Problem to work on
The task requires restating, word for word, the lines of the entries below from the one containing "root of tail: (637, 499)" through the final one, both included.

Material provided

☆ ☆ ☆

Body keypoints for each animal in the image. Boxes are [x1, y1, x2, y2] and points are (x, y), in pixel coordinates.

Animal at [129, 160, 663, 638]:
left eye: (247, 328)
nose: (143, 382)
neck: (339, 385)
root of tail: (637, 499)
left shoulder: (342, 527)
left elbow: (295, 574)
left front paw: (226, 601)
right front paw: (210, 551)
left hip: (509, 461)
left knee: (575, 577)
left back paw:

☆ ☆ ☆

Task response
root of tail: (637, 499)
left shoulder: (342, 527)
left elbow: (295, 574)
left front paw: (226, 601)
right front paw: (210, 551)
left hip: (509, 461)
left knee: (575, 577)
left back paw:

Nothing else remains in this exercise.